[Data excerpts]
□ □ □ □

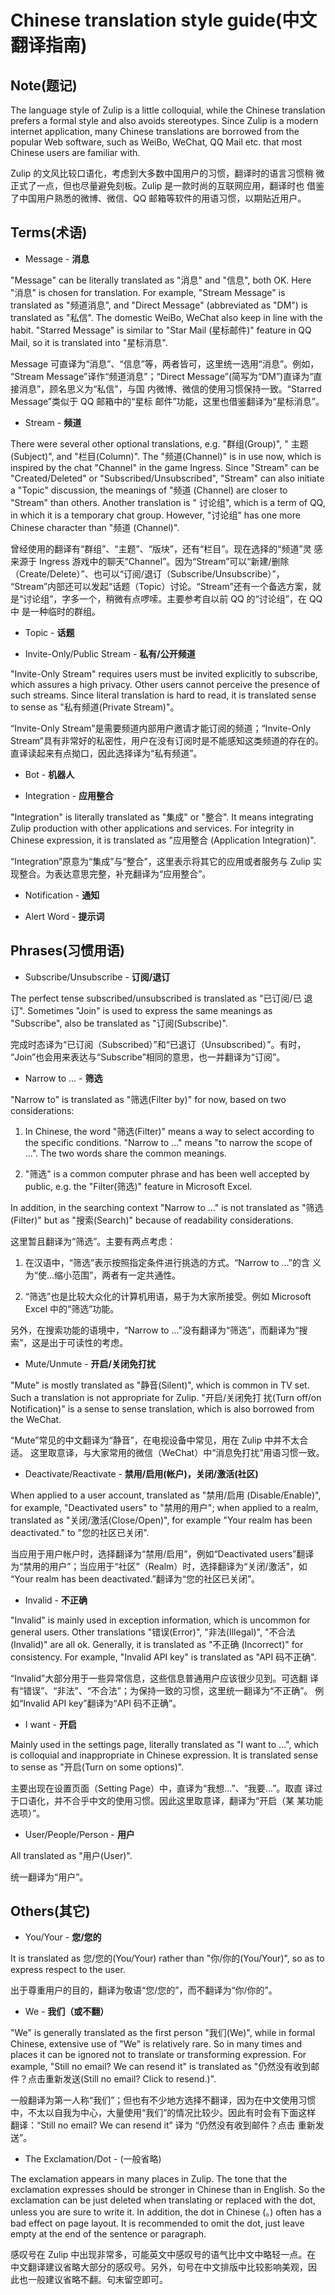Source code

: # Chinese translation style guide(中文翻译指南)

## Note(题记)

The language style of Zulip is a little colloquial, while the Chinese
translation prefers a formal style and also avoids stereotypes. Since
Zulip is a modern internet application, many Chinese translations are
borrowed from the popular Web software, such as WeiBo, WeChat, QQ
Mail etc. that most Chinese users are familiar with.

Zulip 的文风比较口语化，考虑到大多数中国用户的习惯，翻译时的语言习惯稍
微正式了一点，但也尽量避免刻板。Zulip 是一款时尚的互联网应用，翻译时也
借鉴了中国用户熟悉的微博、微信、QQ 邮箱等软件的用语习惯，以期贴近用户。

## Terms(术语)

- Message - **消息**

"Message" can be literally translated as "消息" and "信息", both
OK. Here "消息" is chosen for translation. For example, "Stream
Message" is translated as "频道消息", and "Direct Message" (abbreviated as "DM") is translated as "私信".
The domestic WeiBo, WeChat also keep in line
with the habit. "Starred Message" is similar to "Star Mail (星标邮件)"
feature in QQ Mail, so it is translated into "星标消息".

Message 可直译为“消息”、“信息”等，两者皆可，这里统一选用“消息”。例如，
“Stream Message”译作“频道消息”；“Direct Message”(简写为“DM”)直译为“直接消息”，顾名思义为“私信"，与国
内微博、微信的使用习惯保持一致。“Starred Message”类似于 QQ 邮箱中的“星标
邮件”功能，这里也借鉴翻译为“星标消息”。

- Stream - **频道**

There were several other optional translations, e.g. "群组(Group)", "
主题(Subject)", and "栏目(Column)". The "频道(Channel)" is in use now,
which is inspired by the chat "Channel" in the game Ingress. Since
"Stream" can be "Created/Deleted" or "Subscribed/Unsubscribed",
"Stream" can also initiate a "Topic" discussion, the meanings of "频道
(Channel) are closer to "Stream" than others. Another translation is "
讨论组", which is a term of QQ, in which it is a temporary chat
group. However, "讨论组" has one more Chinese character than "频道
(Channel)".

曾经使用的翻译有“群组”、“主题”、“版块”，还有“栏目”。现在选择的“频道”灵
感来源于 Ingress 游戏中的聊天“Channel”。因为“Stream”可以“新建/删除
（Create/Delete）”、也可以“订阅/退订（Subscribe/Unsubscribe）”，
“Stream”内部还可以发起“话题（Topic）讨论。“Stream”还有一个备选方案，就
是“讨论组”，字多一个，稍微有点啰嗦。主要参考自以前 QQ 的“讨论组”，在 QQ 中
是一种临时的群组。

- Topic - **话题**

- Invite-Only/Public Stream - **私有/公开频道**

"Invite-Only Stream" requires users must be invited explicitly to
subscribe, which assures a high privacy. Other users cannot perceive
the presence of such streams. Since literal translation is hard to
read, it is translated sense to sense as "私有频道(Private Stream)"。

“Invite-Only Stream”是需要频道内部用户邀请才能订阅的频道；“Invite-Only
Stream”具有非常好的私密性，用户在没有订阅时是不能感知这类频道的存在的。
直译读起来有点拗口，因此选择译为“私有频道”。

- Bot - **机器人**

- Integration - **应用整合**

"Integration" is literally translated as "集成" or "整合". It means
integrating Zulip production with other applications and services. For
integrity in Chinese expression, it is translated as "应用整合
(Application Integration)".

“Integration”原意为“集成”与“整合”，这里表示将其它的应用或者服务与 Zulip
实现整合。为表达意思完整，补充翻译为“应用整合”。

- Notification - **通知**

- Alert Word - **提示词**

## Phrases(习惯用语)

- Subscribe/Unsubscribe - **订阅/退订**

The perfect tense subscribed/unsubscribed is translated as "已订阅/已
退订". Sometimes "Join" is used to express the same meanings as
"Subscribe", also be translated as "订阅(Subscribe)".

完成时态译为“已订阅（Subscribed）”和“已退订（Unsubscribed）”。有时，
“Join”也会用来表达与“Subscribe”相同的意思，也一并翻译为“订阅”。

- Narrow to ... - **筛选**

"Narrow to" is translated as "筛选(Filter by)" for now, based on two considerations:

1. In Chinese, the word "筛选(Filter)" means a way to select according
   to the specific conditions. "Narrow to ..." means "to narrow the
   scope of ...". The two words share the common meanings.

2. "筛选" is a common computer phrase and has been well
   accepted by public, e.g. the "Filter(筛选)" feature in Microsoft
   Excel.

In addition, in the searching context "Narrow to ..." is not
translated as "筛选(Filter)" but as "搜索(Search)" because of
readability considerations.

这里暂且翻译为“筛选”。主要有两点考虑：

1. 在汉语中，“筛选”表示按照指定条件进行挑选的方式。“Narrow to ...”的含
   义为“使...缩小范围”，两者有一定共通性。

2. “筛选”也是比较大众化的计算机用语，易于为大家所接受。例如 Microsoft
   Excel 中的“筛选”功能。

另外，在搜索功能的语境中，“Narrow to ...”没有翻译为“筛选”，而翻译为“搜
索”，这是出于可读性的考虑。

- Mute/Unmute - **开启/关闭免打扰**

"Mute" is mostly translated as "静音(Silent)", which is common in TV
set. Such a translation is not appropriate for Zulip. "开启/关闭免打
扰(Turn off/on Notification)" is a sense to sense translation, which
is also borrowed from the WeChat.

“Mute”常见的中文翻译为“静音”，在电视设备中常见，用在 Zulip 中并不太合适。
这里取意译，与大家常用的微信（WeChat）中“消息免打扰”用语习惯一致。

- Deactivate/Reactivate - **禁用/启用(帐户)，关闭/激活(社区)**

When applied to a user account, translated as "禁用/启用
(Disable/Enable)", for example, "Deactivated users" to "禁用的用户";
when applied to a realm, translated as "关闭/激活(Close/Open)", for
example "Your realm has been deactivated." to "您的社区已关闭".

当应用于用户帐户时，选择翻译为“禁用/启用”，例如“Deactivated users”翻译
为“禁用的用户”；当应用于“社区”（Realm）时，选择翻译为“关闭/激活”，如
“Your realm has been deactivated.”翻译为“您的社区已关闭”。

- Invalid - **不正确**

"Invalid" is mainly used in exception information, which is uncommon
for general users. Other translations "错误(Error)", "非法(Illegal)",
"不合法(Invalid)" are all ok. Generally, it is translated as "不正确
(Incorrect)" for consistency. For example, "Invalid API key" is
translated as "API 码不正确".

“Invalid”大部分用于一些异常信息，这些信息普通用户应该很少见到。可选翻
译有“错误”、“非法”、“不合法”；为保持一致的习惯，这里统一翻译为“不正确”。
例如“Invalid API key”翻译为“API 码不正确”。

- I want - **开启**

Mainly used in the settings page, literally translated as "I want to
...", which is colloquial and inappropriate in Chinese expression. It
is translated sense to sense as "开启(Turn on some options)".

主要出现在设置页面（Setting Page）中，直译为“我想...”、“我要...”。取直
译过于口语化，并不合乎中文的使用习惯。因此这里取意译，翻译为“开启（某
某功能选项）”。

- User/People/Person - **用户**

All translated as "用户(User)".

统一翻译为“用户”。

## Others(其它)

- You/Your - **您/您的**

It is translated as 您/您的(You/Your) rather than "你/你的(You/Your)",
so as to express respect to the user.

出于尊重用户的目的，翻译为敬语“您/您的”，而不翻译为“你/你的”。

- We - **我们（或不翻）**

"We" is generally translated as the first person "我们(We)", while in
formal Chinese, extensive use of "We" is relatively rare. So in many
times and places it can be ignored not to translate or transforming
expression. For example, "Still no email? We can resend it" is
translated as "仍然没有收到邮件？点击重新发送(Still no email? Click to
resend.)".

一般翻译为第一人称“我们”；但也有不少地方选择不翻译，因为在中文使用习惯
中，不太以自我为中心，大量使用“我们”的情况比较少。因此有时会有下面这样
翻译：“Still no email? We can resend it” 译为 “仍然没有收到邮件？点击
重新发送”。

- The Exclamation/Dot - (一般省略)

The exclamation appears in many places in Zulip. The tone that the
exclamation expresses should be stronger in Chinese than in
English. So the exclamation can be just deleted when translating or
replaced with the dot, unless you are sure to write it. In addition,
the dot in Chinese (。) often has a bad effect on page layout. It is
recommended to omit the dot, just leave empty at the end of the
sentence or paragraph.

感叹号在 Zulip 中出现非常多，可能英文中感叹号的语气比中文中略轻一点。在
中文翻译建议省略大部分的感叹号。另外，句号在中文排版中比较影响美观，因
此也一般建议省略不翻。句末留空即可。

□ □ □ □

» Exercise instructions
Please arrange the rows as a JSON list of strings, one string per line, starting at their very first line and stopping after the line that contains "- Message - **消息**", with both ends included. Skip blank lines, and leave the pictures out of the answer.

» Solution
[
  "Source code",
  ": # Chinese translation style guide(中文翻译指南)",
  "## Note(题记)",
  "The language style of Zulip is a little colloquial, while the Chinese",
  "translation prefers a formal style and also avoids stereotypes. Since",
  "Zulip is a modern internet application, many Chinese translations are",
  "borrowed from the popular Web software, such as WeiBo, WeChat, QQ",
  "Mail etc. that most Chinese users are familiar with.",
  "Zulip 的文风比较口语化，考虑到大多数中国用户的习惯，翻译时的语言习惯稍",
  "微正式了一点，但也尽量避免刻板。Zulip 是一款时尚的互联网应用，翻译时也",
  "借鉴了中国用户熟悉的微博、微信、QQ 邮箱等软件的用语习惯，以期贴近用户。",
  "## Terms(术语)",
  "- Message - **消息**"
]